Problem: It does not scale well on the number of actors due to Policy Lag. If you have say 400 actors sequentially updating the global NN, the samples from the last one are going to be so out of date that its parameter update does not make sense any more.
2017. Importance Weighted Actor-Learner Architectures (IMPALA)
IMPALA marges the learnings acquired from distributed Deep Learning and RL. In this case we also lack the data buffer and have the separation of actors and learners:
- Learners: Implement a parallelised gradient descent mechanism to efficiently update the network weights across multiple machines.
- Actors: Can act independently from the learning process and generate samples faster.
In previous approach you first need to generate some data and then wait until the network gets updated, while now this gets decoupled.
Policy Lag Problem: Decoupling acting and learning can make the actors follow policies which are quite older than the latest computed by the learners. This means they produce samples from a different distribution (policy) than the one that will get updated.
Solution: V-trace: weight the network updates inversely proportional to the policy distance which generated them. In the paper, they show how this mitigates the issue.
IMPALA structure.
2018. Ape-X / R2D2
This method takes a step back into GORILA and uses again the replay buffer mechanism. Similarly, the actors are separated from the learning process and generate data asynchronously feeding the data points into the replay buffer. This approach is very scalable, you can have multiple actors sampling independently feeding the buffer.

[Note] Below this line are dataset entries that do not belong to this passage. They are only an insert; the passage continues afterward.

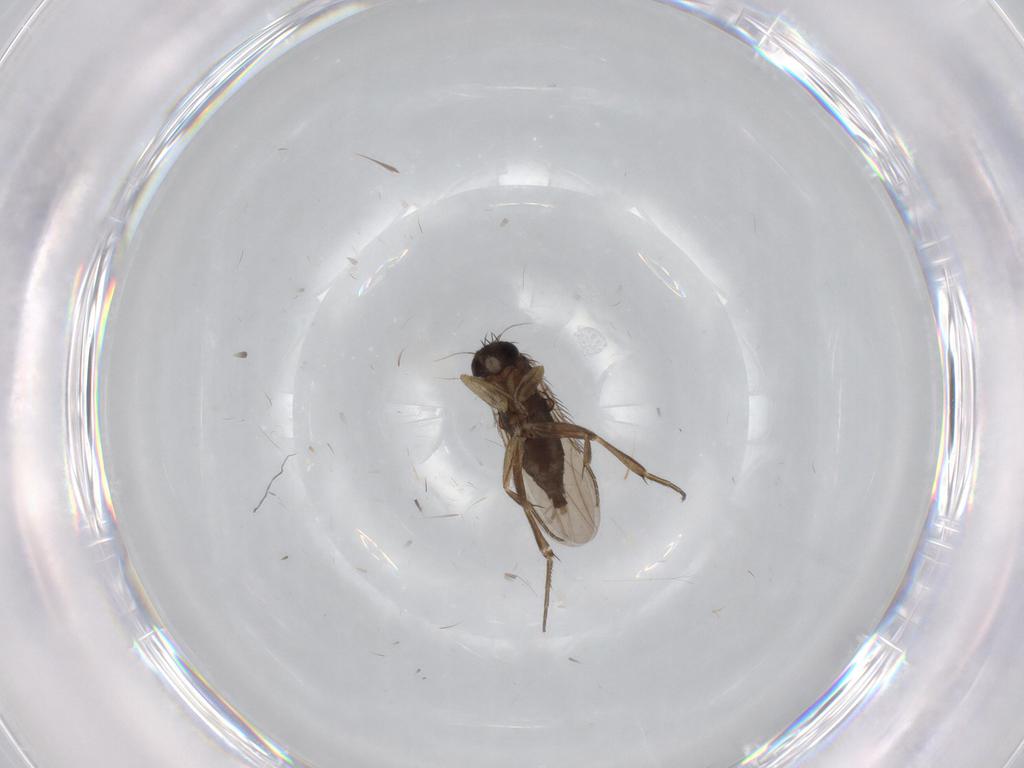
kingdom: Animalia
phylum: Arthropoda
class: Insecta
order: Diptera
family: Phoridae
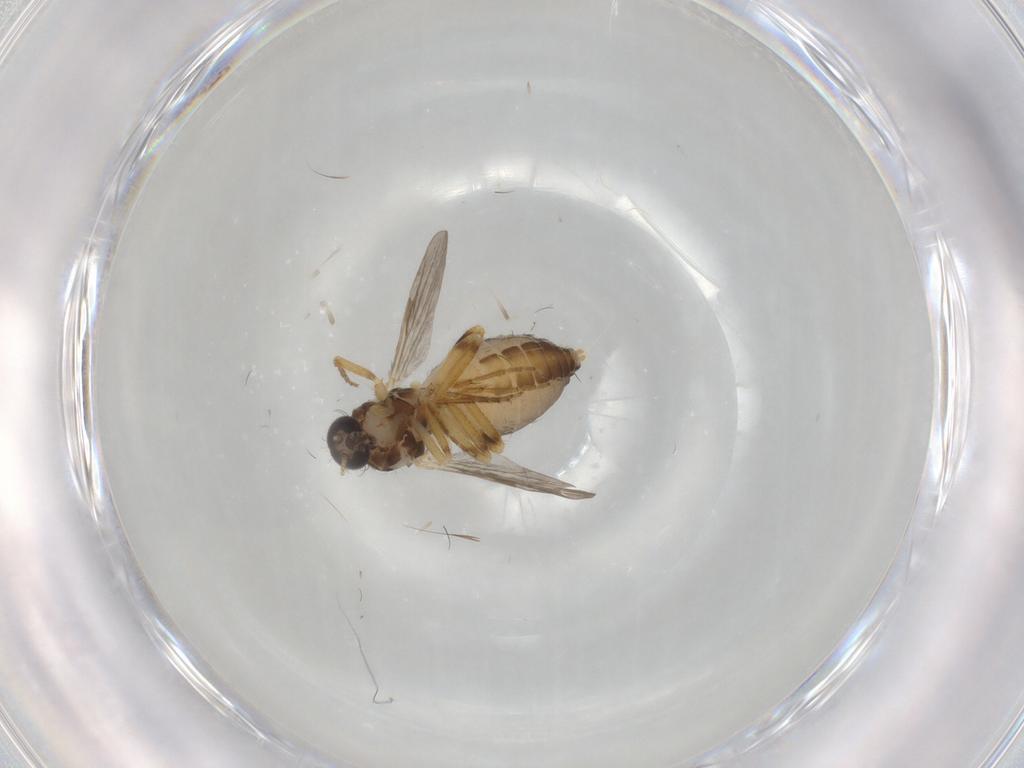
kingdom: Animalia
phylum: Arthropoda
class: Insecta
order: Diptera
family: Ceratopogonidae
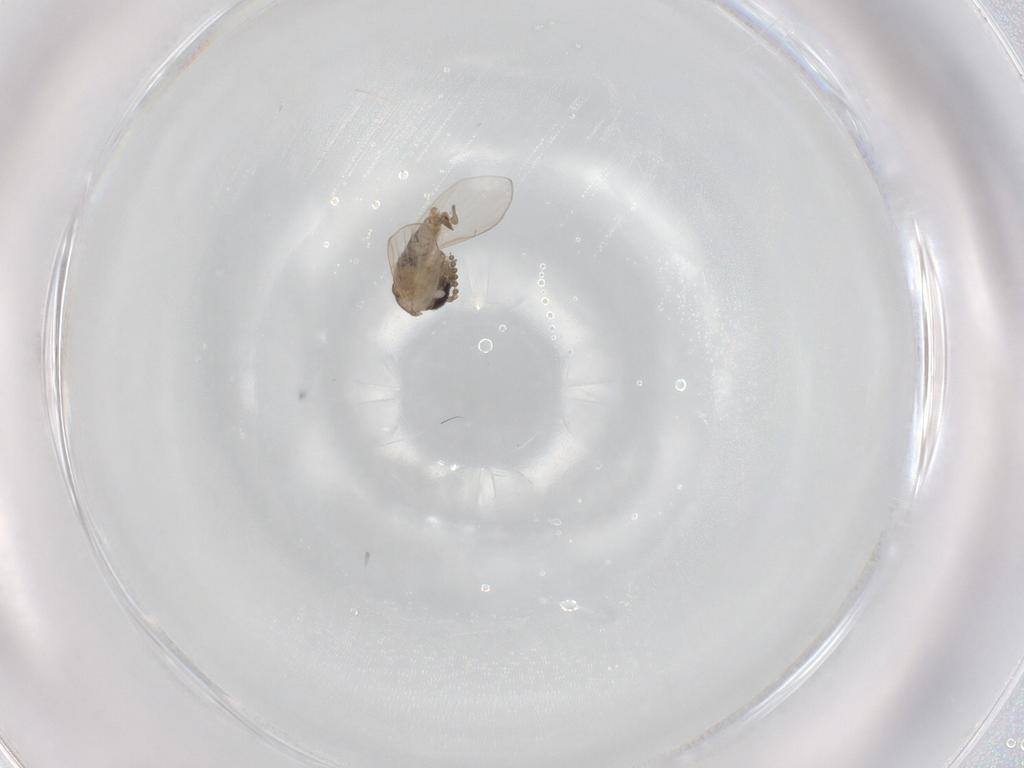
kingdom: Animalia
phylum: Arthropoda
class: Insecta
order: Diptera
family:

The main novelty of this work is the sorting of the data in the replay buffer using distributed prioritization. This technique works by setting a priority to each data point fed into the buffer. This allows the learner to sample from this scoring distribution which should be designed to facilitate the learning process. For instance you can assign a higher priority to new samples. Once the learner evaluates a point assigns a lower priority so chances it gets re-sampled are lower.
Problem: You end up sampling too much recent data and becomes a bit myopic.
Solution: The same actor ANN assigns priorities avoiding the recency bias.
Ape-X architecture.
Performance-wise greatly outperformed all other SOTA algorithms by that time.
OBS: R2D2 (Recurrent Ape-X algorithm) is essentially the same with an LSTM.
2019. Using expert demonstrations R2D3
This algorithm uses both expert demonstrations and agent’s trajectories. It sets some sampling probability to each datapoint depending on its origin.
R2D3 architecture.
Others:
QT-Opt
This distributed architecture main feature is that it interfaces with the real world. Moreover, its weight update happens asynchronously. Meaning it can be easily heavily parallelized into multiple cores (can be independently scaled). It was designed for robotic grasping, using a setup of 7 robots creating samples.
QT-Opt architecture.
Evolution Strategies
Gradient-free approach by OpenAI. Essentially uses an evolutionary algorithm on the ANN weights. It works by having multiple instances of the network where it applies some random noise. The idea is then to run the policies and perform a weighted average parameter update based on the performance of each policy.
Evolution architecture.
Population-based Training
Technique for hyperparameter optimization. Merges the idea of a grid search but instead of the networks training independently, it uses information from the rest of the population to refine the hyperparameters and direct computational resources to models which show promise.
Using this technique one can improve the performance of any hyperparam-dependent algorithm.